El lenguaje ha sido otro obstáculo, ya que la mayoría de los libros budistas están escritos en tibetano. Habiendo reconocido la importancia de ese lenguaje sagrado, el centro Nomun Gerel, establecido el pasado año, dedica sus esfuerzos a traducir los textos tibetanos al mongol. 

La máxima autoridad mundial del budismo, su santidad del Dalai Lama, ha visitado Mongolia en varias ocasiones, ya que considera este país como uno de los mayores centros del futuro budismo, animando a los creyentes a la recitación de los manni y mantrans en mongol, y dándole un protagonismo, en el mundo del budismo, de extrema importancia. Protagonismo que se ha convertido en un imán que ha comenzado a atraer a buscadores de todo el mundo, hacia los renacidos monasterios de Mongolia.

BUSCADORES

En la provincia de Bayan Olguii, en el extremo oeste del país, se asentaron hace décadas los kazakos, una etnia musulmana, con ritos, creencias y actividades diferentes a todo lo que nos encontramos en el resto del país. Originarios del Kazakistan, los kazakos habían escapado a China durante la invasión soviética a su país, y cuando intentaron regresar, al no ser admitidos en su patria, se convirtieron en exiliados, asentándose en Olguii, y convirtiendo esa provincia mongola en una atípica isla islámica en medio de un océano budista.

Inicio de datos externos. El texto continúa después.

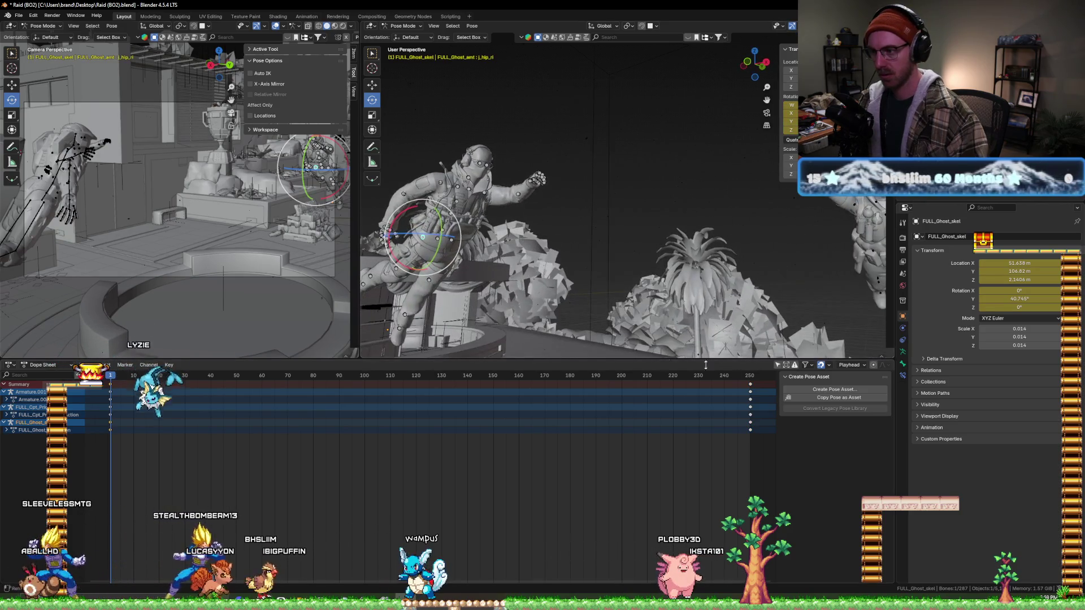
pyautogui.click(749, 376)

En Olguíi no sólo pudimos asistir a ritos, constumbres y prácticas religiosas en las que se detectaba una especie de sincretísmo islámico-chamánico-budista, sino que conocimos formas de vida, costumbres alimenticias y hasta formas de caza, como la utilización de enormes águilas amaestradas para capturar lobos, zorros, etc, cuyas técnicas se mantienen como un secreto de generación en generación. Todas ellas, esas costumbres y técnicas, empapadas de ritualismo y simbolismo religioso.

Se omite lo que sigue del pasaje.